Though light and small compared to other eagles, this bird is a powerful predator that frequently hunts relatively large prey. It mainly eats large rodents opossums and monkeys as well as, occasionally, bats and birds. Its popular name in Brazil is "Gavião-pega-macaco", which means "monkey-catching hawk". The birds it takes can be quite large, such as toucans,and chachalacas
These pictures do not do this magnificent raptor justice. The pictures also do not impress the closeness of this bird while perched. It was an amazing experience having this bird, stare me in the eye. It's orange eyes seemed to burn right through me.

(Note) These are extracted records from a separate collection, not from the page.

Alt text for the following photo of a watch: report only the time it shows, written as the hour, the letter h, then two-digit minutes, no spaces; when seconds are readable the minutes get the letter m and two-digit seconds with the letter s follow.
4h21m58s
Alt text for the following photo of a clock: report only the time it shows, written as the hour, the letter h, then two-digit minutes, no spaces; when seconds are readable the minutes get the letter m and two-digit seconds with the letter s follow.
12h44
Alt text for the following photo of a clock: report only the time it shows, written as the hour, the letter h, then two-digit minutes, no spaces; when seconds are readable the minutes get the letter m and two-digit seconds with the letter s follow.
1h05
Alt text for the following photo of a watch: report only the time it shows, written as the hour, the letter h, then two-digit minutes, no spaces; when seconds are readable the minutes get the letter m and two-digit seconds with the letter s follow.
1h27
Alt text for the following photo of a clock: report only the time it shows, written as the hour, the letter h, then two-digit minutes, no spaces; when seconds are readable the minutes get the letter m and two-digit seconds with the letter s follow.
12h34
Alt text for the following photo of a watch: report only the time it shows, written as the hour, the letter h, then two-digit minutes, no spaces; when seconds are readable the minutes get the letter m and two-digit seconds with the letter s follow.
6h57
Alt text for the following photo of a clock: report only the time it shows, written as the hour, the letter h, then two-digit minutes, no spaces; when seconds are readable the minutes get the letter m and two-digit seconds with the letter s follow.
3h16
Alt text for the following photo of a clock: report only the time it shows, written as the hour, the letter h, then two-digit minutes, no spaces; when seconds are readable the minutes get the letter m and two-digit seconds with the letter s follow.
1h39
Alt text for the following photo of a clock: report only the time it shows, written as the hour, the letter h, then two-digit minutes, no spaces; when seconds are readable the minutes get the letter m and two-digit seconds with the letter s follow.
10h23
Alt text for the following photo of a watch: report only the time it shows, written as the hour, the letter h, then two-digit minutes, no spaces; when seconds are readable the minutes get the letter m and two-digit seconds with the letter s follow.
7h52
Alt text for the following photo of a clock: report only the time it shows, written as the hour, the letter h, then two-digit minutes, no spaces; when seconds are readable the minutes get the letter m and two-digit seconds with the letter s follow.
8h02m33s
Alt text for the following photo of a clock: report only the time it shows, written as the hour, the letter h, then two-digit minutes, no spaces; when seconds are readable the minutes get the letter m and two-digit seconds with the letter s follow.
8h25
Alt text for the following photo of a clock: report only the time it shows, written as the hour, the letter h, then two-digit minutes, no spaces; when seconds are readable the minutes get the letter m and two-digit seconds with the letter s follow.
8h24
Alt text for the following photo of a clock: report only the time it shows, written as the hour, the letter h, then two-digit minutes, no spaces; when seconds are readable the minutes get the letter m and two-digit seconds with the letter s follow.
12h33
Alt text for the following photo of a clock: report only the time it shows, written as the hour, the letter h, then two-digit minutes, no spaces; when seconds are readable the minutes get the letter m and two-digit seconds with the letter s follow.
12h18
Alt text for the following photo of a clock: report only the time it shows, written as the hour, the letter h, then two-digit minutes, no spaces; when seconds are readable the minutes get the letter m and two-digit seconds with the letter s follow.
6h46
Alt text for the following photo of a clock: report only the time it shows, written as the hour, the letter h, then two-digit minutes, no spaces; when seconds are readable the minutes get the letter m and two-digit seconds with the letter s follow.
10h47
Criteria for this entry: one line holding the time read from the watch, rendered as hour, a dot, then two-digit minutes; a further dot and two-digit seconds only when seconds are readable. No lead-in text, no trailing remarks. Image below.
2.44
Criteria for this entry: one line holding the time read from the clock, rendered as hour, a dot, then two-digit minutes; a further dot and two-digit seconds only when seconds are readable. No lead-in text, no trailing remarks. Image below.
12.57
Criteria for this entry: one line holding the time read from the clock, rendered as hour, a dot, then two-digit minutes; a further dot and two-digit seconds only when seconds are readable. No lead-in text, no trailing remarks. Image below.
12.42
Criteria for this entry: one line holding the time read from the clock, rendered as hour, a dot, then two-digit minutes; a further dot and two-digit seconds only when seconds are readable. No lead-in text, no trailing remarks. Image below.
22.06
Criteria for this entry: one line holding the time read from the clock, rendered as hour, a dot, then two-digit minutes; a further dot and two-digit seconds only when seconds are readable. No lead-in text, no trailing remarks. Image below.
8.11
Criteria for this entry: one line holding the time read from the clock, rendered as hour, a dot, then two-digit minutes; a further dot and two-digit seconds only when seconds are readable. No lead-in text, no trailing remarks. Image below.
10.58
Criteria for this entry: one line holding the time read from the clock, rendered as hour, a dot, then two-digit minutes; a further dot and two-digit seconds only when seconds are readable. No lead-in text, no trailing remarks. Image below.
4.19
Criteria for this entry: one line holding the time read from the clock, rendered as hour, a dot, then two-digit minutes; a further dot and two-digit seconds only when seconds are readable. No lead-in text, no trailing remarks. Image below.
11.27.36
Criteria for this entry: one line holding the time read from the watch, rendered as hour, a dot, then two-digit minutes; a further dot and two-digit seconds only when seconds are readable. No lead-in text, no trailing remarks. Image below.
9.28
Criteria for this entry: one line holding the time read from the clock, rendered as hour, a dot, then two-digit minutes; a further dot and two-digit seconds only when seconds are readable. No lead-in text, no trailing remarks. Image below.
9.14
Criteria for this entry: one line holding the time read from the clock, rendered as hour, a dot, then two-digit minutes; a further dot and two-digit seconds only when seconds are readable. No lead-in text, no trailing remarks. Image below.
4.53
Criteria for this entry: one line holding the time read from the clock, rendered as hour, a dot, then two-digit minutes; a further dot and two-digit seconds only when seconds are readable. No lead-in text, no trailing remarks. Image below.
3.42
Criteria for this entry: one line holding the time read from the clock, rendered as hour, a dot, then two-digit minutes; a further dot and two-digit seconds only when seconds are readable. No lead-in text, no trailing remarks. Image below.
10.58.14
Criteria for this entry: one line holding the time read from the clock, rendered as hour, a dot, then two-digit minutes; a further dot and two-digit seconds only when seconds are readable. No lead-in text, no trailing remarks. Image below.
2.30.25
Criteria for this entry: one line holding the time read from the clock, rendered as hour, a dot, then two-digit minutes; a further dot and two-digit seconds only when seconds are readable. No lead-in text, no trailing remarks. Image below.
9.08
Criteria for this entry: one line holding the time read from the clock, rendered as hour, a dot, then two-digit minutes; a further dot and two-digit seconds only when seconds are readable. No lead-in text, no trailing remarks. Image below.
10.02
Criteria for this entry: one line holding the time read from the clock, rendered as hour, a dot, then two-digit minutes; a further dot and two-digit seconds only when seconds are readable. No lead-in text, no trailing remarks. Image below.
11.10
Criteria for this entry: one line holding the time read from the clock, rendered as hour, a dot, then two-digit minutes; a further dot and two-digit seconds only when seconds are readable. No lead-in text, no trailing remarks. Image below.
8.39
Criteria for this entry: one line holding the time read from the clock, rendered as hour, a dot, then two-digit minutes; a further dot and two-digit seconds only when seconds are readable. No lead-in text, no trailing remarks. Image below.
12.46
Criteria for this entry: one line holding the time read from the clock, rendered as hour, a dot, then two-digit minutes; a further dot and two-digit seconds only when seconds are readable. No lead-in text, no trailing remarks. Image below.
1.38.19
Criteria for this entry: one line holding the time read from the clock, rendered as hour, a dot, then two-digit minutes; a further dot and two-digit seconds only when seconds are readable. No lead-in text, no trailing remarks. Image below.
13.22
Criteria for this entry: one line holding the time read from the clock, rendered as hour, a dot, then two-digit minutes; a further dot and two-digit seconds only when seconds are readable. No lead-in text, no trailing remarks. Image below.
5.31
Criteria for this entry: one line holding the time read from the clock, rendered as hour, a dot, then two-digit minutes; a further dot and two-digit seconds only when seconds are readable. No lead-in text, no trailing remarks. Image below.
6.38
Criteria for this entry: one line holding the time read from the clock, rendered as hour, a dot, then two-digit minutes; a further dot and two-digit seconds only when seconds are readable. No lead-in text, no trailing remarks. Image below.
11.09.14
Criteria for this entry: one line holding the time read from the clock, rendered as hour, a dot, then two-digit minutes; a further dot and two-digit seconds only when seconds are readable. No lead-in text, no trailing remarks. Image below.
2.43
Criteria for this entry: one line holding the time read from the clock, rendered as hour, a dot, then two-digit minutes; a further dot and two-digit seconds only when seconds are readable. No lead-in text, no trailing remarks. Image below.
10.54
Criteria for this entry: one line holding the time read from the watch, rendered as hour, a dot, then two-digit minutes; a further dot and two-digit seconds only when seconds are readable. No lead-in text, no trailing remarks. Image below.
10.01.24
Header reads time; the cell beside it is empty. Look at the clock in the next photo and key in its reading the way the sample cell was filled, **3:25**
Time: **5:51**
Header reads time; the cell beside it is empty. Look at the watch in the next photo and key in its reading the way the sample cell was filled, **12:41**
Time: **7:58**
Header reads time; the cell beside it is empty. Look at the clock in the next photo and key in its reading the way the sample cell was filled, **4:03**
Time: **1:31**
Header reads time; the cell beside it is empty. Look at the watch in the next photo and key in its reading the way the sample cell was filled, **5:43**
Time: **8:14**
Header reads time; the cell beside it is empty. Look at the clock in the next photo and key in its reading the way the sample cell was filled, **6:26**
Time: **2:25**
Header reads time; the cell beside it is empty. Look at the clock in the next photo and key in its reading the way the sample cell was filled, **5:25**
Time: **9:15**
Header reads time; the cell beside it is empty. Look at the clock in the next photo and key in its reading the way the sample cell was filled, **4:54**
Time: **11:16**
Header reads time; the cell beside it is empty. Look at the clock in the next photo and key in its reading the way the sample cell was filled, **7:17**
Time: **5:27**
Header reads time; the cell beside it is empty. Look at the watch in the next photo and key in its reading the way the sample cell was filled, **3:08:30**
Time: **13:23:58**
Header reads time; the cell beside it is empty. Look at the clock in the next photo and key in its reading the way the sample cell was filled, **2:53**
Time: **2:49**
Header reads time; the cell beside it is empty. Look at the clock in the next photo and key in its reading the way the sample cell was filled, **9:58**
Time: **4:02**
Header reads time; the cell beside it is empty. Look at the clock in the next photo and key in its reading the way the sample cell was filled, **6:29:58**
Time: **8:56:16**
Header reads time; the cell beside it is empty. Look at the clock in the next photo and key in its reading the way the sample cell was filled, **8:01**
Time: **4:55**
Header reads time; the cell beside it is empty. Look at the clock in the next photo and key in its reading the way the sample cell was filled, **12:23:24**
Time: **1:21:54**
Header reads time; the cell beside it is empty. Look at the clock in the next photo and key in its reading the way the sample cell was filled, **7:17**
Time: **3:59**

In this video from my cellphone, you can see just a very small fraction of an Army Ant Swarm
The list of Antbirds, Antwrens, Antshrikes, Antpittas, and Woodcreepers (these are birds)that were present at these swarms were awesome and added many lifers to my growing list of birds.from the trip
These guys took full advantage of gleaning the scurrying insects from the path of the advancing swarm. Sometimes, the antbirds ate the ants,
Another follower of the swarm, was the beautiful Spotted Anbird (left). The photo is blurry, due to low light levels at the forest floor and that, this little dude wouldn't stop moving.